THE OPPORTUNITY
Why Public Markets?
Public money is under pressure everywhere. For the development finance sector to unlock private capital at scale, we must meet the world’s biggest private investors where they are: in public capital markets.
Institutional investors – like pension funds – hold the largest pools of capital in the world. Listed instruments account for over 90% of their investment portfolios. Investors seeking attractive returns and greater diversification are directing more of this capital to fast-growing developing countries.
The development finance system must seize the opportunity to tap into these mainstream capital flows and can play a pivotal role in directing them to where they are needed most.
Development finance is disconnected from the world’s largest pools of capital.
By the Numbers
How big are global public capital markets?

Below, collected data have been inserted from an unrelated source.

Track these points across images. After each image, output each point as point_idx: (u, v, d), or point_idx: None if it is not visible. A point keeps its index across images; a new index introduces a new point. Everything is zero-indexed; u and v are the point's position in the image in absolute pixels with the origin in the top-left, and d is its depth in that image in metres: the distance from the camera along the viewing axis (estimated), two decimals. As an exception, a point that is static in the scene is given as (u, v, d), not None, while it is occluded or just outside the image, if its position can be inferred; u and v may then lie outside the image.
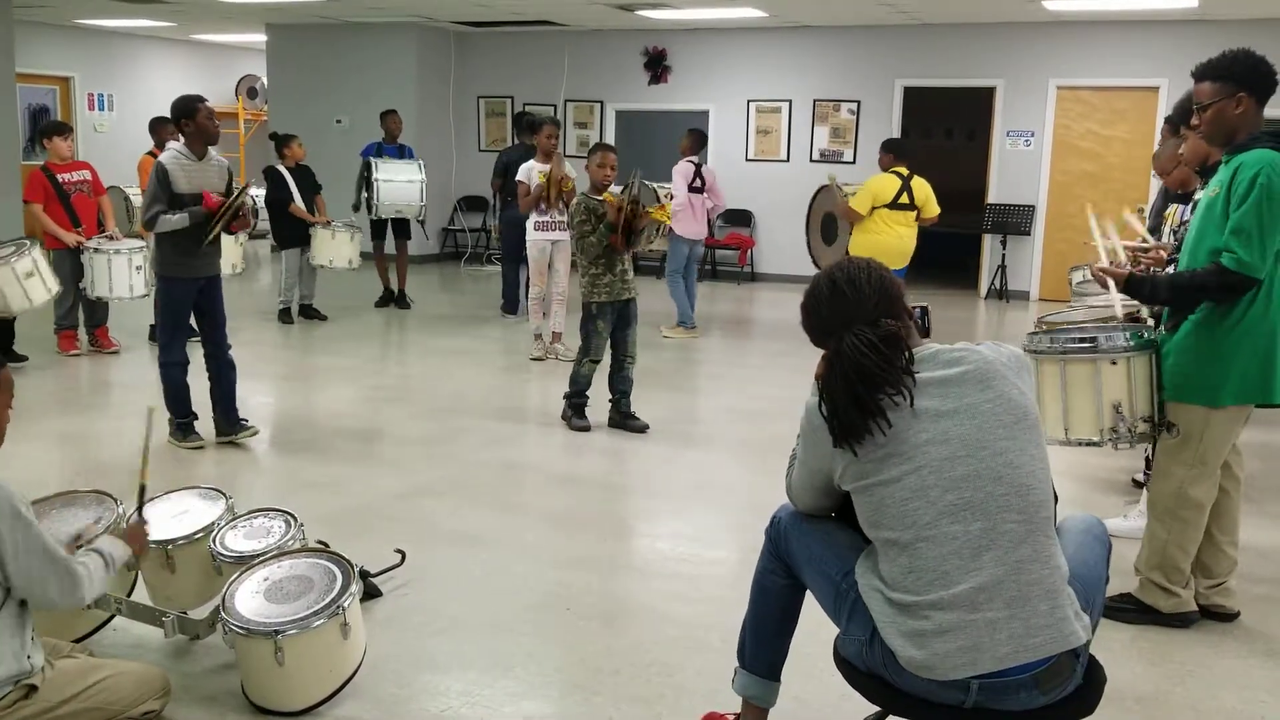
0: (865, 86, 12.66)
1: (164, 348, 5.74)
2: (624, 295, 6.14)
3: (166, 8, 13.00)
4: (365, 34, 13.93)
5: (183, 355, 5.75)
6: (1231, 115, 3.51)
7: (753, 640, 2.80)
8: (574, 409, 6.32)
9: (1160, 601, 3.74)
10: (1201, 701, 3.30)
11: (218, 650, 3.39)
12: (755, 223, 13.21)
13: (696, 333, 9.42)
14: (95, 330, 8.16)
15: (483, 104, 14.60)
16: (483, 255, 14.00)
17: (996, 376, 2.34)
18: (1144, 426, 3.71)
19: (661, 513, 5.08)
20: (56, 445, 5.89)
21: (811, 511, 2.66)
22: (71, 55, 15.63)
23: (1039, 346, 3.87)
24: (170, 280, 5.63)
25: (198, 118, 5.50)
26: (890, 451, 2.31)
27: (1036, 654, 2.26)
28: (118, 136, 15.94)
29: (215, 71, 17.50)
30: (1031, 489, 2.31)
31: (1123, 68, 11.57)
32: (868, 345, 2.33)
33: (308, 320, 9.75)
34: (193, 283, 5.63)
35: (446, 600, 3.92)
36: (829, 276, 2.48)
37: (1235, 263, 3.38)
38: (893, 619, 2.31)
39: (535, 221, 8.32)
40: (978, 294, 12.39)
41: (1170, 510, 3.66)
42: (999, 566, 2.26)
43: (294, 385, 7.62)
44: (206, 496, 3.75)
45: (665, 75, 13.58)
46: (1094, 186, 11.76)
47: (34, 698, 2.60)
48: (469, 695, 3.25)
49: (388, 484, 5.27)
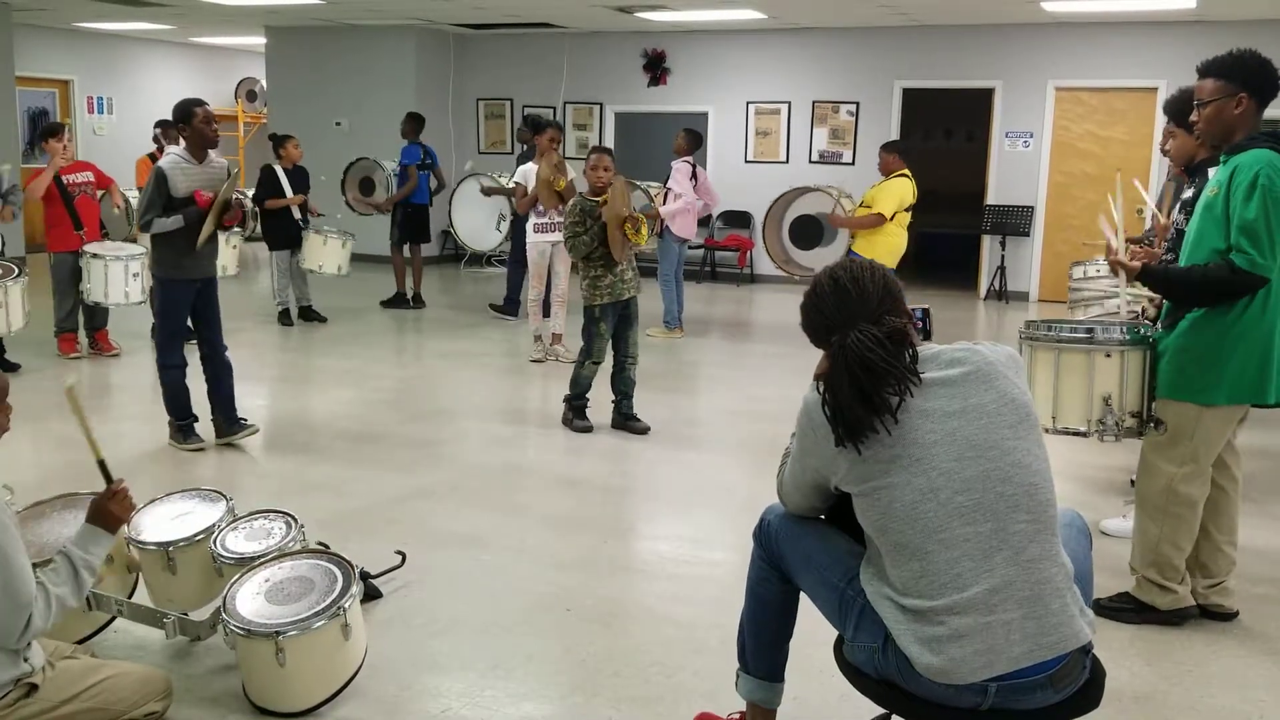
0: (864, 88, 12.67)
1: (162, 350, 5.76)
2: (625, 294, 6.15)
3: (166, 11, 13.01)
4: (364, 36, 13.94)
5: (181, 358, 5.76)
6: (1230, 115, 3.52)
7: (753, 645, 2.79)
8: (575, 410, 6.33)
9: (1157, 599, 3.75)
10: (1200, 700, 3.31)
11: (219, 651, 3.39)
12: (755, 224, 13.21)
13: (680, 333, 9.43)
14: (95, 334, 8.16)
15: (482, 106, 14.61)
16: (483, 257, 14.00)
17: (998, 376, 2.34)
18: (1131, 421, 3.73)
19: (661, 514, 5.08)
20: (56, 448, 5.89)
21: (802, 513, 2.65)
22: (71, 58, 15.63)
23: (1037, 335, 3.90)
24: (167, 282, 5.65)
25: (194, 122, 5.51)
26: (898, 453, 2.30)
27: (1051, 652, 2.26)
28: (117, 139, 15.94)
29: (215, 74, 17.50)
30: (1038, 488, 2.31)
31: (1121, 69, 11.58)
32: (874, 340, 2.32)
33: (307, 322, 9.76)
34: (190, 284, 5.64)
35: (447, 601, 3.93)
36: (831, 275, 2.47)
37: (1249, 263, 3.38)
38: (907, 625, 2.29)
39: (535, 223, 8.33)
40: (977, 295, 12.39)
41: (1161, 507, 3.67)
42: (1011, 567, 2.25)
43: (294, 387, 7.63)
44: (207, 498, 3.75)
45: (664, 77, 13.59)
46: (1093, 187, 11.77)
47: (35, 697, 2.61)
48: (469, 696, 3.26)
49: (388, 485, 5.28)
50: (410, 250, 10.63)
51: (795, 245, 9.77)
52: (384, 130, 12.61)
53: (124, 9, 12.99)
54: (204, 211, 5.49)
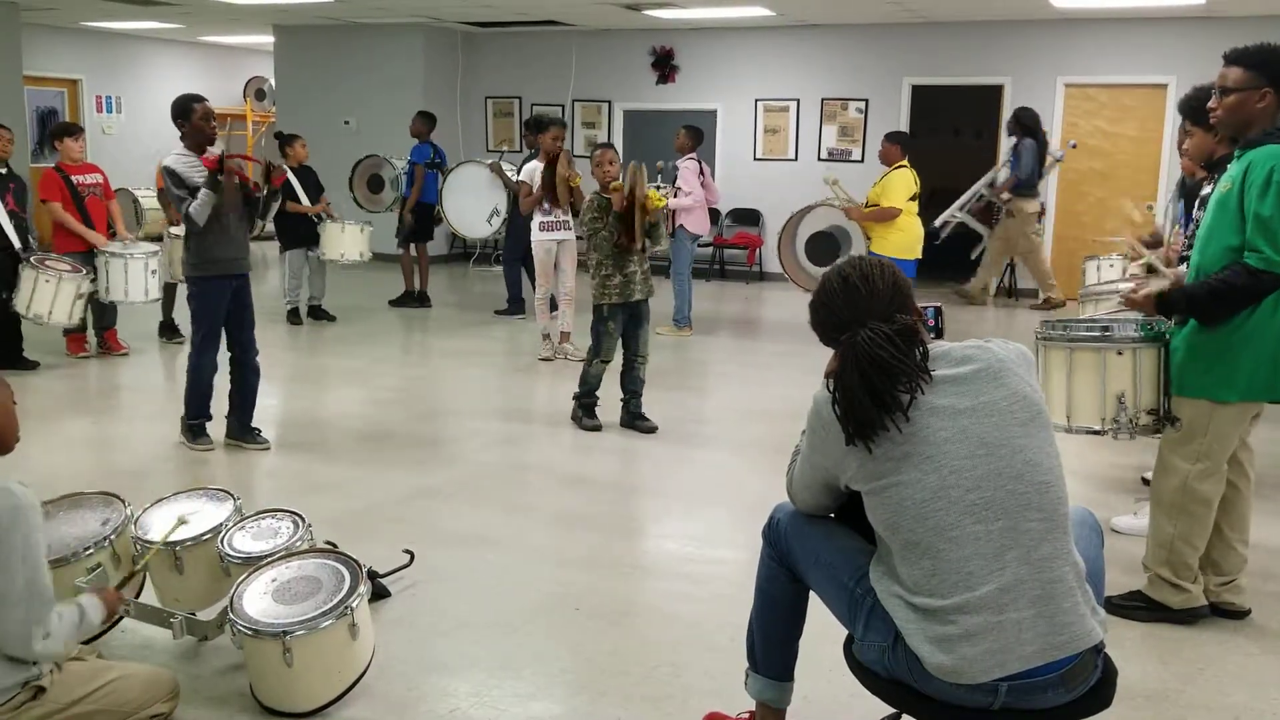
0: (873, 85, 12.63)
1: (198, 348, 5.65)
2: (634, 296, 6.12)
3: (174, 10, 13.03)
4: (372, 35, 13.95)
5: (214, 358, 5.70)
6: (1252, 108, 3.46)
7: (763, 645, 2.78)
8: (584, 409, 6.32)
9: (1170, 598, 3.72)
10: (1212, 699, 3.28)
11: (226, 651, 3.39)
12: (763, 222, 13.18)
13: (689, 332, 9.41)
14: (104, 333, 8.16)
15: (490, 104, 14.60)
16: (491, 256, 14.00)
17: (1008, 373, 2.32)
18: (1146, 419, 3.70)
19: (669, 513, 5.07)
20: (64, 447, 5.90)
21: (811, 511, 2.64)
22: (79, 58, 15.67)
23: (1050, 334, 3.87)
24: (203, 280, 5.57)
25: (193, 119, 5.47)
26: (909, 451, 2.28)
27: (1063, 652, 2.24)
28: (126, 139, 15.99)
29: (223, 73, 17.53)
30: (1050, 486, 2.29)
31: (1131, 65, 11.52)
32: (884, 338, 2.30)
33: (316, 321, 9.76)
34: (227, 281, 5.58)
35: (455, 601, 3.92)
36: (840, 273, 2.46)
37: (1263, 261, 3.33)
38: (918, 624, 2.28)
39: (540, 222, 8.31)
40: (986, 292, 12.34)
41: (1176, 505, 3.64)
42: (1022, 566, 2.24)
43: (302, 386, 7.63)
44: (214, 497, 3.74)
45: (673, 75, 13.57)
46: (1102, 184, 11.73)
47: (43, 698, 2.60)
48: (477, 695, 3.25)
49: (396, 484, 5.27)
50: (415, 249, 10.65)
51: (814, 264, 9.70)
52: (392, 128, 12.61)
53: (132, 8, 13.01)
54: (215, 173, 5.36)
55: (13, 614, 2.52)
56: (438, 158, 10.53)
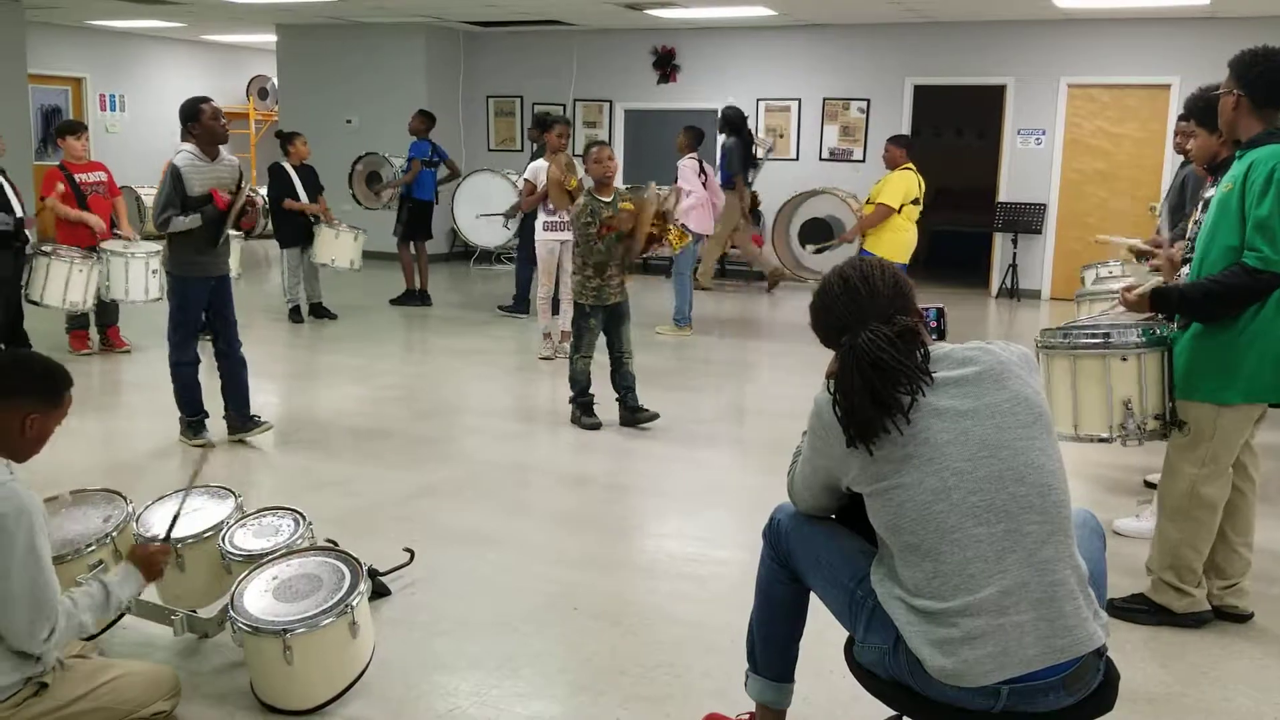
0: (875, 85, 12.62)
1: (175, 347, 5.74)
2: (610, 300, 6.15)
3: (178, 9, 13.03)
4: (374, 34, 13.95)
5: (194, 354, 5.76)
6: (1227, 111, 3.50)
7: (763, 646, 2.78)
8: (581, 408, 6.32)
9: (1173, 601, 3.72)
10: (1215, 703, 3.28)
11: (226, 649, 3.39)
12: (764, 222, 13.17)
13: (689, 331, 9.41)
14: (106, 330, 8.17)
15: (492, 103, 14.60)
16: (492, 254, 14.00)
17: (1010, 375, 2.32)
18: (1154, 424, 3.68)
19: (669, 513, 5.06)
20: (67, 443, 5.88)
21: (812, 512, 2.63)
22: (83, 56, 15.68)
23: (1052, 342, 3.86)
24: (182, 280, 5.64)
25: (203, 119, 5.50)
26: (910, 453, 2.27)
27: (1064, 655, 2.24)
28: (129, 137, 16.00)
29: (226, 72, 17.54)
30: (1052, 488, 2.28)
31: (1134, 65, 11.51)
32: (885, 340, 2.29)
33: (318, 319, 9.76)
34: (204, 282, 5.65)
35: (455, 599, 3.92)
36: (840, 274, 2.45)
37: (1261, 261, 3.33)
38: (919, 627, 2.27)
39: (544, 221, 8.31)
40: (989, 293, 12.34)
41: (1182, 509, 3.64)
42: (1024, 568, 2.23)
43: (303, 384, 7.63)
44: (216, 495, 3.74)
45: (674, 74, 13.56)
46: (1105, 184, 11.72)
47: (44, 695, 2.61)
48: (477, 695, 3.25)
49: (397, 483, 5.27)
50: (415, 247, 10.64)
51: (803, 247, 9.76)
52: (394, 128, 12.59)
53: (136, 6, 13.02)
54: (223, 213, 5.50)
55: (18, 614, 2.52)
56: (436, 155, 10.52)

The combined size of public debt and equity capital markets is roughly 20 times the value of private markets globally. The difference in the value of the transactions on these markets is even greater.

From Insight to Action
How the Public Markets Coalition drives change
Right now, few development finance mobilisation transactions use structured instruments listed on stock exchanges. The Public Markets Coalition was created to help change this.
MDBs and DFIs have unique expertise and experience in investing in EMDEs and significant credibility with investors. But they have yet to fully leverage this to crowd in the private capital needed to achieve the Sustainable Development Goals.
A strategic and coordinated development finance Public Capital Markets Strategy must leverage the global public capital markets system to scale responsible, transparent finance.
$4.3 tn
Annual SDG Financing Gap
$255 bn
Global Official Development Assistance (ODA)
Equal Access
Towards Equal Public Capital Markets Opportunities
Developing countries cannot rely on shallow and fragmented private markets to finance sustainable businesses and infrastructure. They require deep, liquid public capital markets that match local assets with local-currency financing and reduce vulnerability to foreign-exchange shocks.
There is a unique opportunity to channel domestic institutional capital into these public markets, creating more resilient financial systems capable of supporting real development impact, and giving households and firms the same ability to save, invest, and insure that populations in advanced economies take for granted.
6-8%
Share of global institutional capital invested in emerging market equities
$16 trillion
Total domestic institutional capital in developing economies
Our Role
What does the Public Markets Coalition do?
MDBs and DFIs often lack the internal incentives, capabilities, and institutionalised strategies to make the leap from one-off, bespoke transactions in public markets to institutionalised strategies that continually crowd in new pools of capital.
The Public Markets Coalition convenes development finance actors such as DFIs, MDBs and Development Agencies, their government shareholders and EMDE government agencies tasked with the development of local capital markets, to share and institutionalise scalable public-market strategies for capital mobilisation.
The PMC helps frontline implementers to build public market strategies that go beyond one-off transactions.
Convening & Thought Leadership
Convene development finance and capital market actors to surface insights and build a shared understanding of how public markets can be activated to scale finance for development.
Communicating Research
Distil evidence from leading practice-oriented research into actionable insights for engagement with public markets.
Enabling Application
Compile a Toolkit that provides tangible, replicable precedents that enable development finance actors to operate effectively in public capital markets.